» **Instruction**: Across these entries, how many lines contain the word "size"? Answer with only the number.

» **Given data**:
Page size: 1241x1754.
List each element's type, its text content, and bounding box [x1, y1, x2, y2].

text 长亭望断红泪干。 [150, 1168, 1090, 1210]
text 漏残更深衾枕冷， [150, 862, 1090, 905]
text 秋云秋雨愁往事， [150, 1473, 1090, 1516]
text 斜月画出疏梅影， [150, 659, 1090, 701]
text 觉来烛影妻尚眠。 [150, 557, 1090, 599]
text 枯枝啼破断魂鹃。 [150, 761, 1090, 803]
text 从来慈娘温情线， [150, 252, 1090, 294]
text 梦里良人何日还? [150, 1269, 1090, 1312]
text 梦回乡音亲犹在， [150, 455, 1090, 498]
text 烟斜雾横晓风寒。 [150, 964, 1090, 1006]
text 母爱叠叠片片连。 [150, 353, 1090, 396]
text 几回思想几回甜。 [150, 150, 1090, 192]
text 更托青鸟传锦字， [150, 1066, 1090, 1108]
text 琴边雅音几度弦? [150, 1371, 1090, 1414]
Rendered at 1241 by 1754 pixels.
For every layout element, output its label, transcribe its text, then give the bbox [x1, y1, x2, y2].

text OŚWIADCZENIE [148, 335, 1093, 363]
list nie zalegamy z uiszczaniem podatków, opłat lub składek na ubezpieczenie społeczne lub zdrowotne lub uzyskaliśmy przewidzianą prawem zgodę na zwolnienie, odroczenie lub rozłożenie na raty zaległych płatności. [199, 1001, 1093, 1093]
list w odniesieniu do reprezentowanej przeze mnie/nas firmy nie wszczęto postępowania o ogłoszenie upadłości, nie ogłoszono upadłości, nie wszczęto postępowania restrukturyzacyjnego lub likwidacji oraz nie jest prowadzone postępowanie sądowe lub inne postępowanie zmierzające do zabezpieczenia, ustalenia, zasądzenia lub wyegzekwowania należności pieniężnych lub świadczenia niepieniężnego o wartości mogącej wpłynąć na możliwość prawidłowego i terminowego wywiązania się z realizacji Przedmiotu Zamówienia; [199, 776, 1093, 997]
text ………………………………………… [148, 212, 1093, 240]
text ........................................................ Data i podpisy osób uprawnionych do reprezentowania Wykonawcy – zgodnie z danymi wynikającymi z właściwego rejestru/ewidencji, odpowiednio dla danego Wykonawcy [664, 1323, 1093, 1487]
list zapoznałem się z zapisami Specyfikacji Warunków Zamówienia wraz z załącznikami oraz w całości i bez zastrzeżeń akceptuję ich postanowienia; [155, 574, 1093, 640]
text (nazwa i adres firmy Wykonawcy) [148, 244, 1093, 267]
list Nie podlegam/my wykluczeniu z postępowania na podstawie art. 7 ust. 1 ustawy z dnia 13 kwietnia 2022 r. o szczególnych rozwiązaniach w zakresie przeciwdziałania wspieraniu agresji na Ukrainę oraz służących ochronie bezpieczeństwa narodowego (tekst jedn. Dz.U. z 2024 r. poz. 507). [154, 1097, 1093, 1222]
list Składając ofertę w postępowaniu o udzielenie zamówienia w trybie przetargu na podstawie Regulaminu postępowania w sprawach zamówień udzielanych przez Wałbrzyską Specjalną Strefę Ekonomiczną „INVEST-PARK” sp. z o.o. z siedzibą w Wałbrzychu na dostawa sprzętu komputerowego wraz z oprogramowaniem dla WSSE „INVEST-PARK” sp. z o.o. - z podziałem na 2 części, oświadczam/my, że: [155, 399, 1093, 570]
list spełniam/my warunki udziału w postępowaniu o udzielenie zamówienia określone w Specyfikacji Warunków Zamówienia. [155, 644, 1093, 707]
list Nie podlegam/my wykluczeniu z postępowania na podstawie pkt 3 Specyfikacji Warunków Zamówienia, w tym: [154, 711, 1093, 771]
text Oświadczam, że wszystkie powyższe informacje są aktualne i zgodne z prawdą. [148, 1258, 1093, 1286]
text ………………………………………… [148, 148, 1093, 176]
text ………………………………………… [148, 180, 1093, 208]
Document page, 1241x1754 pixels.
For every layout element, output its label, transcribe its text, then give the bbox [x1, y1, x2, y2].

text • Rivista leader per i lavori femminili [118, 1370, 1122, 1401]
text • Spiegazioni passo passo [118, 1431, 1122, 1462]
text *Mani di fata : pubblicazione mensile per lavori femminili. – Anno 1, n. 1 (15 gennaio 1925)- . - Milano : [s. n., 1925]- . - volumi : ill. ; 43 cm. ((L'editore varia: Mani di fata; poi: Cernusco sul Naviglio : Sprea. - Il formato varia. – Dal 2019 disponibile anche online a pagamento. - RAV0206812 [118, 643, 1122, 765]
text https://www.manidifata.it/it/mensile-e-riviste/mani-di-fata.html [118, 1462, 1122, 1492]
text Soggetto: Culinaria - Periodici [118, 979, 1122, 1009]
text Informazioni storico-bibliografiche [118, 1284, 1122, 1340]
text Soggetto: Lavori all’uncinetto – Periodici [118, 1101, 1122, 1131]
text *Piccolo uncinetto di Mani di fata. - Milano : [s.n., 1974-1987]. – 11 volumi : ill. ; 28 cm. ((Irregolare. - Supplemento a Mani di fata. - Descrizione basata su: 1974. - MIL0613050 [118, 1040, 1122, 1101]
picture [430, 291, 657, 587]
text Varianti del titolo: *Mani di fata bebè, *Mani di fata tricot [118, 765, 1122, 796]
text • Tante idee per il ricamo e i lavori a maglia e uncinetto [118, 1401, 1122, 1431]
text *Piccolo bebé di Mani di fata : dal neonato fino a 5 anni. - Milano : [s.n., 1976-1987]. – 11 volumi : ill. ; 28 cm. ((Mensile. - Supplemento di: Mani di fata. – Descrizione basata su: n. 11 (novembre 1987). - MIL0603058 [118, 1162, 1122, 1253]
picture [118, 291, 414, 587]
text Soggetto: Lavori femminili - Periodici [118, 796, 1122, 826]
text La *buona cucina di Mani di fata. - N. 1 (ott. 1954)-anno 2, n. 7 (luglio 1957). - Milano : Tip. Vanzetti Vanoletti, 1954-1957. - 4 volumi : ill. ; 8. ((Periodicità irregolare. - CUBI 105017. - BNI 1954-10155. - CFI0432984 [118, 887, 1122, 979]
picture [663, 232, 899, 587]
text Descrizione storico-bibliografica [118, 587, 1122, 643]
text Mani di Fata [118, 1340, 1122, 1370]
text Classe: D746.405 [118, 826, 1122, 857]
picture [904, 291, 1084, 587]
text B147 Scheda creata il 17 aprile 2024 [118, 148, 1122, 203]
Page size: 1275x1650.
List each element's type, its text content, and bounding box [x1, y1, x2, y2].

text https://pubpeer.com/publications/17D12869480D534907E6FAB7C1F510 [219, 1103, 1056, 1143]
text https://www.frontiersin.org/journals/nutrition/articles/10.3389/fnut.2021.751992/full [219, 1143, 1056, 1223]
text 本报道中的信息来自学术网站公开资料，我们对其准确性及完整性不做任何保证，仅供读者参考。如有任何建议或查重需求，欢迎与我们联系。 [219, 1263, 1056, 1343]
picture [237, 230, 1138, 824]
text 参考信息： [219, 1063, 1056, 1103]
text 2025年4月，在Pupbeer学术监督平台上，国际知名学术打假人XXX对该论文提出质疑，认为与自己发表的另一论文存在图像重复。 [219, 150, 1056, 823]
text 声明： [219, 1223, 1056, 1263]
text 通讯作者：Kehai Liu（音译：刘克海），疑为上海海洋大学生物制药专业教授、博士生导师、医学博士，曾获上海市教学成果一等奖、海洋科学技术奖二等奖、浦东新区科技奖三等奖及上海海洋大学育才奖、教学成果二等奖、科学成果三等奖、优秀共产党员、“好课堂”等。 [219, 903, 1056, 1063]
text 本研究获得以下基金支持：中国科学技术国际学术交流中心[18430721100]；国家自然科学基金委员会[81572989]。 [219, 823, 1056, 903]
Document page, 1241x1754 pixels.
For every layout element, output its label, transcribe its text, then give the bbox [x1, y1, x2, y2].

» **Output for this exercise**: 2